*Challenges*
a - Please reproduce the part of the premiere article starting at "For Alexsia Patton, a" and ending at "of performance arts.".
b - Answer these questions using the premiere article:
(i) Where was the film shown on Saturday evening?
(ii) What role did Alexsia Patton play on the SIC stage at age 6?
(iii) Which high school does Gabe Cain attend?

MARION -- An aspiring actor or actress in a rural area reads a "help wanted" advertisement for roles in a movie to be shot locally, tries out, and lands a role.
It may sound too good to be true, but that's the experience several actors and actresses in Southern Illinois enjoyed when they became attached to the film, "Dig Two Graves."
On Saturday evening, director Hunter Adams showed the film in a premiere at the Marion Cultural and Civic Center to a packed house.
"Dig Two Graves" is a thriller with supernatural elements involving a teen girl nicknamed "Jake," whose older brother drowns mysteriously. His body is never recovered. Later, while dealing with the grief of losing her only sibling, she is approached by three strangers who claim they can bring back her brother if she will coerce a classmate into jumping into the same water where her brother disappeared.
As Jake is torn between the thought of having her brother back and knowing she would be responsible for the death of her classmate -- a boy named Willie Proctor -- she learns that the unusual occurrences surrounding her are related to her grandfather's past.
After the premiere, local cast and crew members were invited on the stage for a Q&A session with Adams.
For Alexsia Patton, a Gallatin County High School Class of 2016 graduate, being a part of the film was the culmination of many years of performance arts.
"I was 6 years old and an Oompa Loompa on the SIC stage," Patton, who is chasing a career in the film industry, said of her first stage experience many years ago. "Acting has always been a big part of me, and I'm glad I heard about this when I did."
Though she auditioned as an extra, she also gained an extra unsung role.
"I was the stand-in for Samantha Isler, as well," she said. "That was very exciting."
Isler played the lead female role of Jacqueline "Jake" Mather.
Patton is a creative writing major who plans to continue her film career, possibly with a job as a film writer.
"Right now, it's my dream, but I'm making it into my reality," she said.
Patton isn't the only Southern Illinois local hoping "Dig Two Graves" will advance a film career.
Gabe Cain is a freshman at Herrin High School, and he said he had an almost overwhelming experience in the movie.

*Data extract*
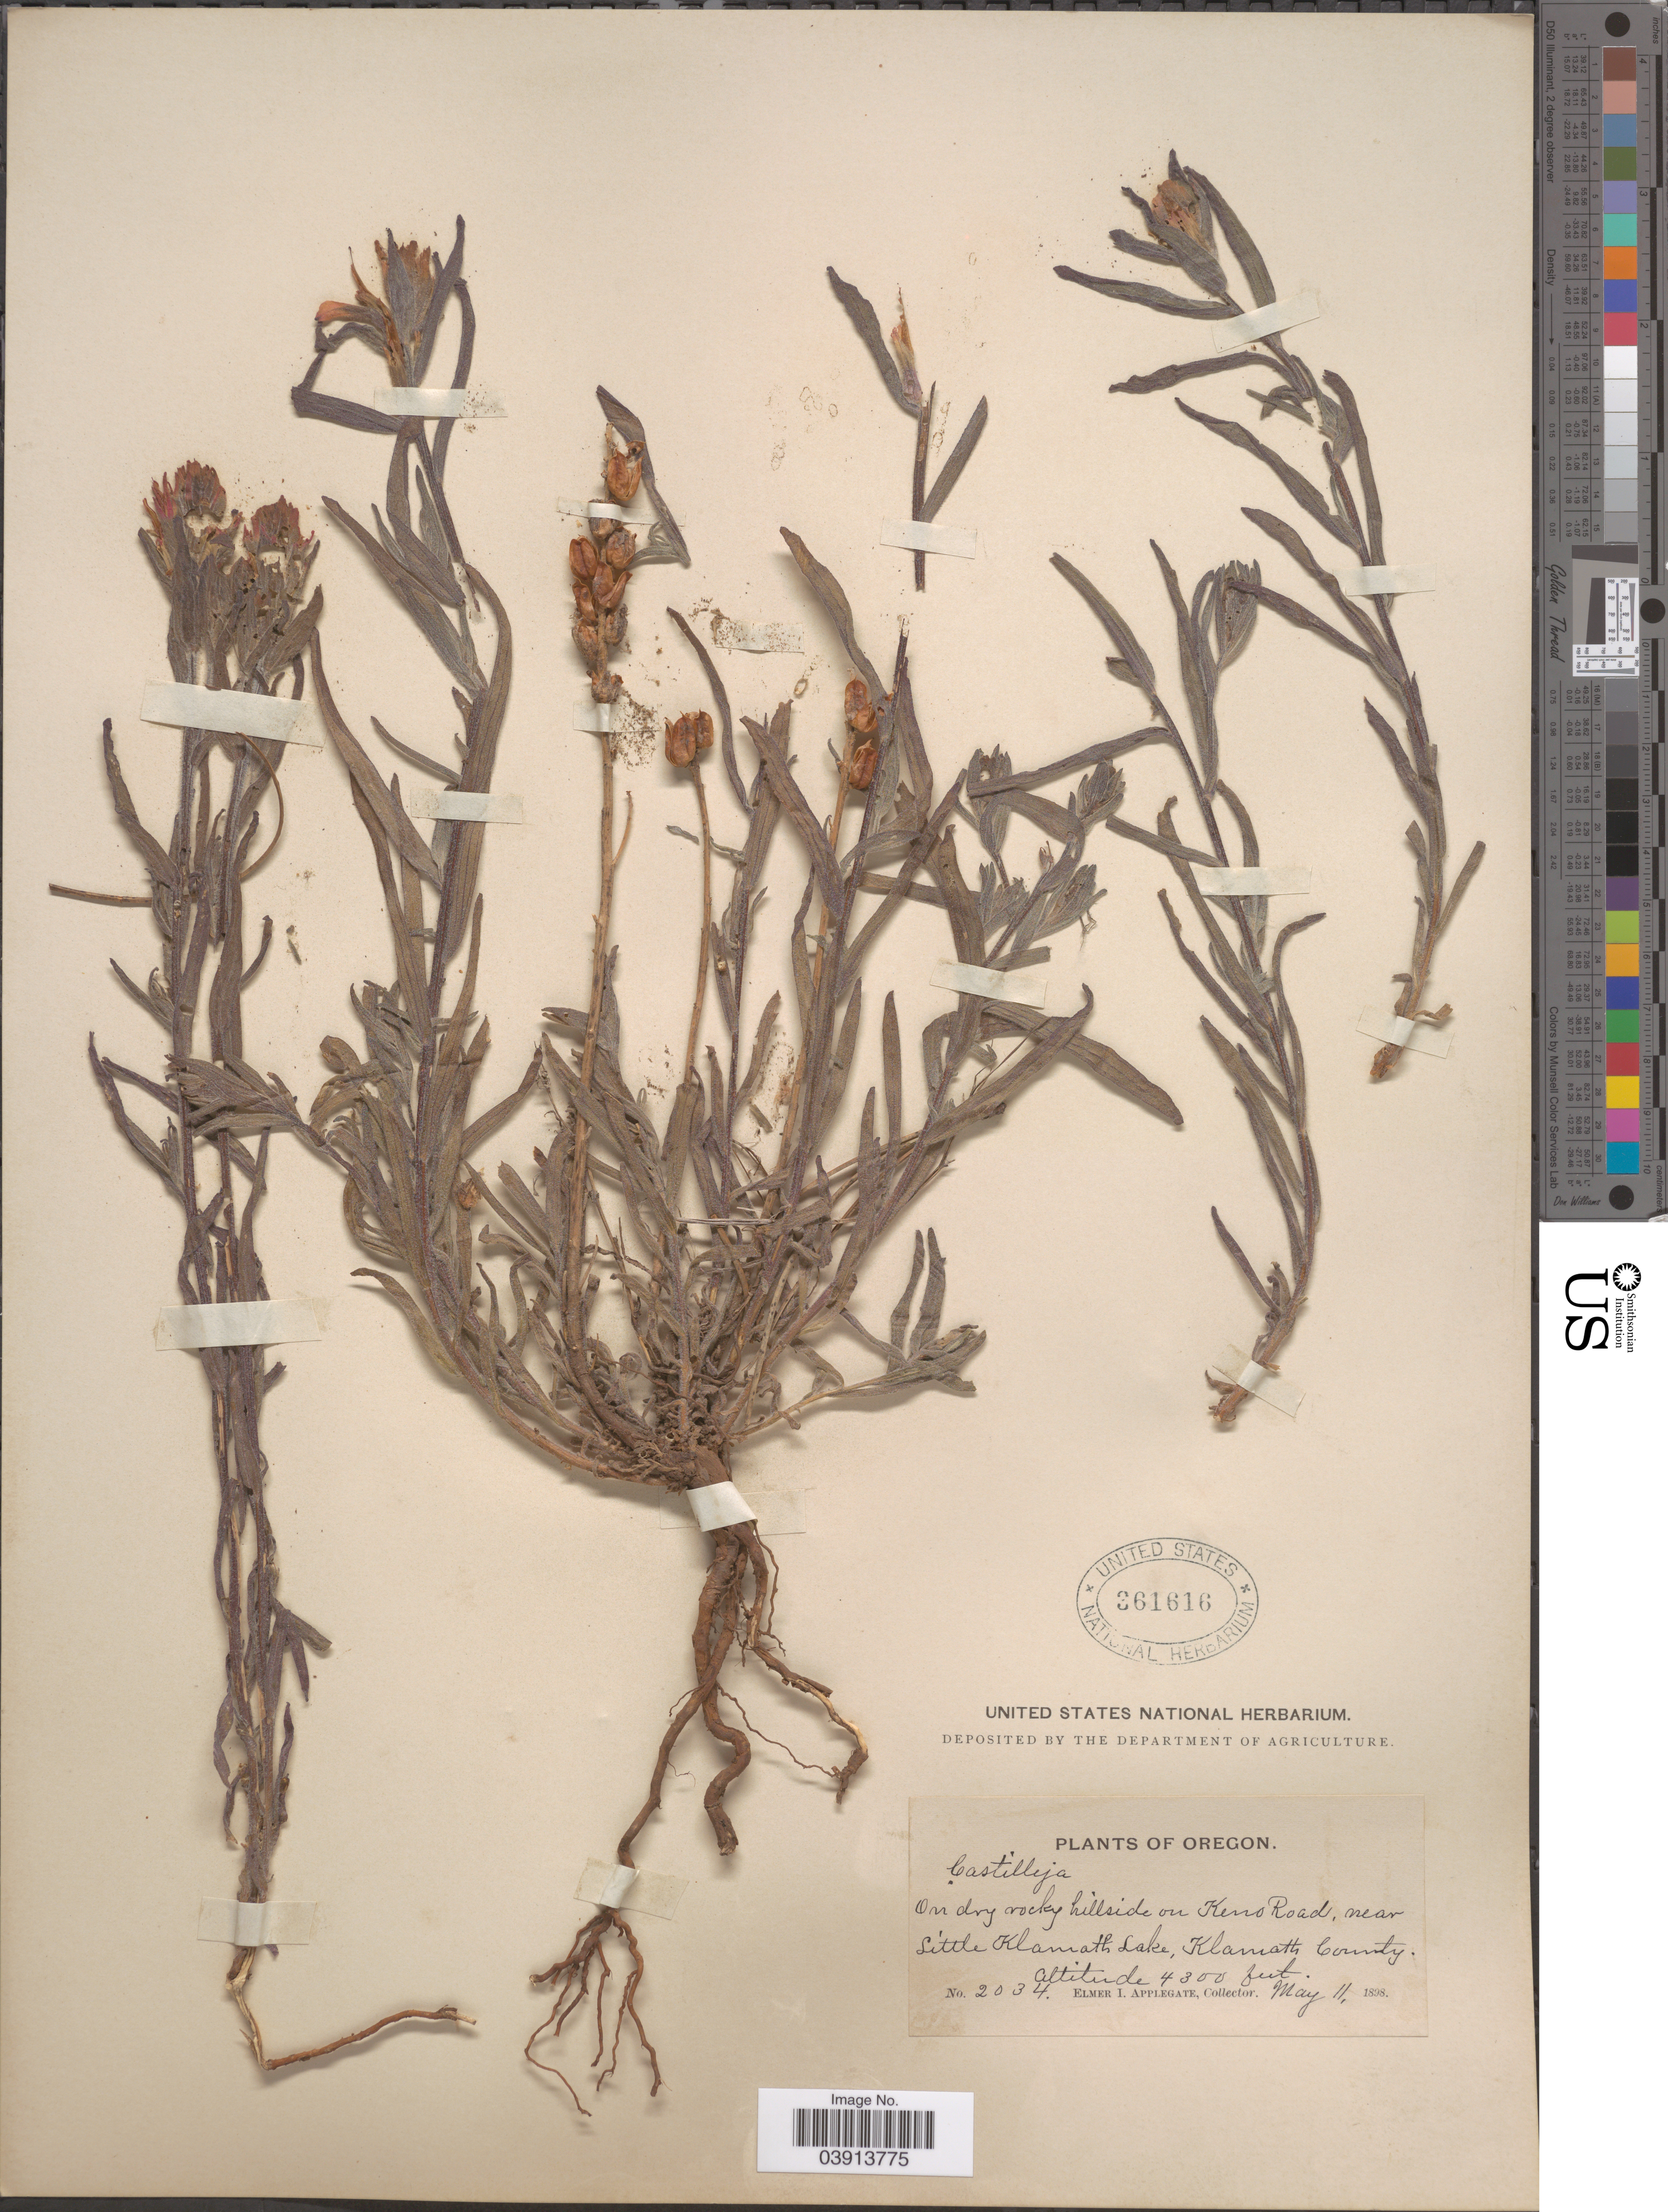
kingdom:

*Responses to the exercise*
a -
For Alexsia Patton, a Gallatin County High School Class of 2016 graduate, being a part of the film was the culmination of many years of performance arts.

b -
(i) At the Marion Cultural and Civic Center.
(ii) An Oompa Loompa.
(iii) Herrin High School.